2. **Annotate Each Image**: You will then see the first image. For each image, select one option for each category: **age**, **gender**, and **ethnicity**. Your choices should be based on your best judgment using the definitions provided below:
   - **Age Groups**: Choose from the following:
      - **Baby** (0–1 year)
      - **Child** (2–9 years)
      - **Adolescent** (10–19 years)
      - **Young Adult** (20–29 years)
      - **Middle-aged Adult** (30–49 years)
      - **Older Adult** (50–65 years)
      - **Elderly** (65+ years)
      
   - **Gender**: Choose from **Man** or **Woman**. Note that this category refers to perceived gender based on appearance.
   
   - **Ethnicity**: Choose from the following categories:
      - **Asian**
      - **Indian**
      - **Black**
      - **White**
      - **Middle Eastern**
      - **Latino/Hispanic**
      
   Please base your judgments on visible traits. Keep in mind that these labels are intended for research into automated systems and may not capture the complexity of individual identities.
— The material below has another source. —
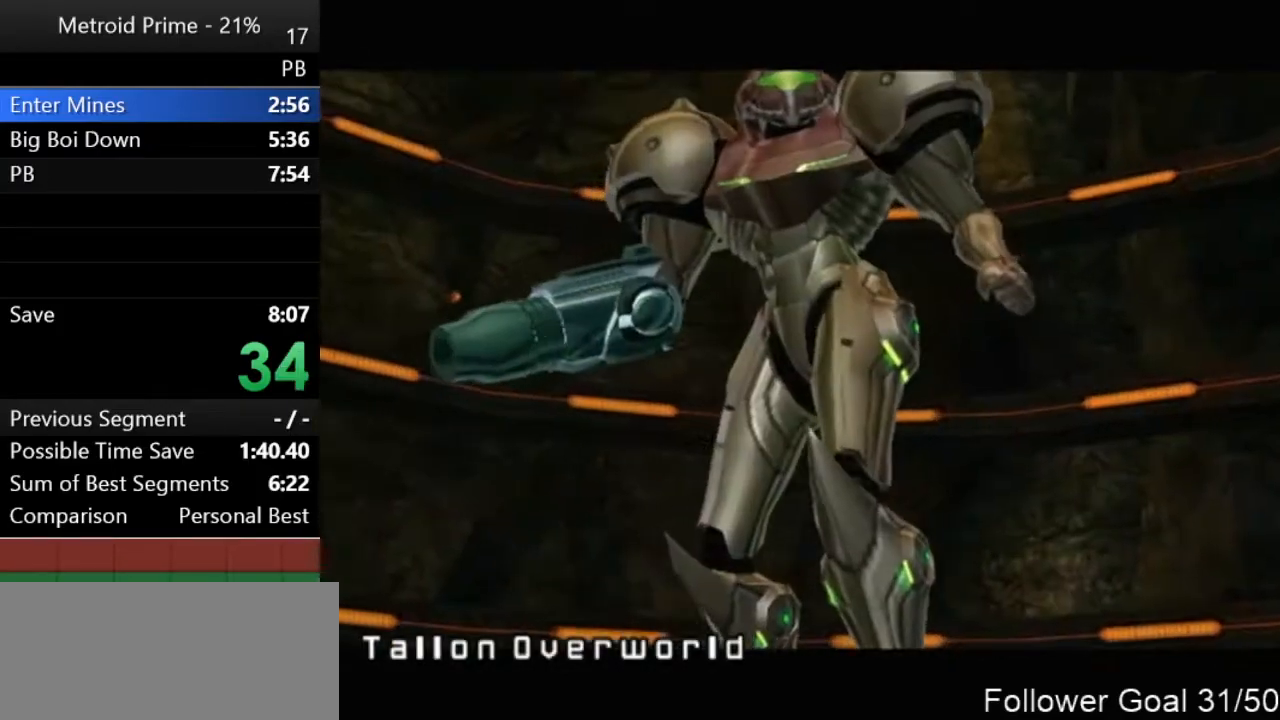
{"buttons": [], "left_stick": "center", "right_stick": "center", "events": []}
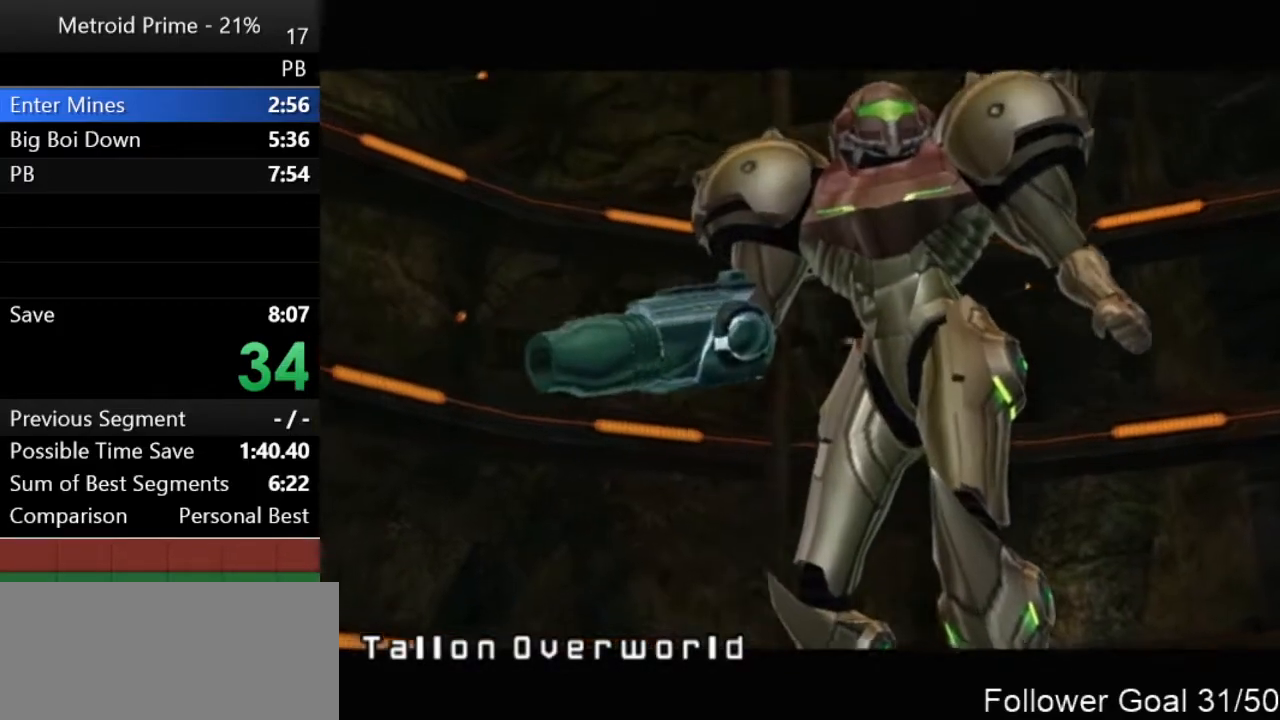
{"buttons": [], "left_stick": "up", "right_stick": "center", "events": [[17, "left_stick", "up"]]}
3. **Save Your Selections**: After selecting an option for all three categories, click on "Save."

4. **Proceed to the Next Image**: Click "Next" to move to the next image.

5. **Repeat the Process**: Continue this process for all images.

6. **Review Completed Annotations**: After completing all annotations, review your entries to ensure that no fields are left blank.

### Important Notes
- **Accuracy and Judgment**: Please annotate each image as accurately as possible, based on your best judgment. If you are uncertain, make your best guess. This helps us assess which images are challenging for annotators, an important part of the analysis.
  
- **Ground Truth and Consistency**: Since this dataset consists of unknown individuals, we do not have exact demographic information. We aim to use your annotations to establish a "ground truth" based on consensus among annotators, which will help us evaluate automated system performance.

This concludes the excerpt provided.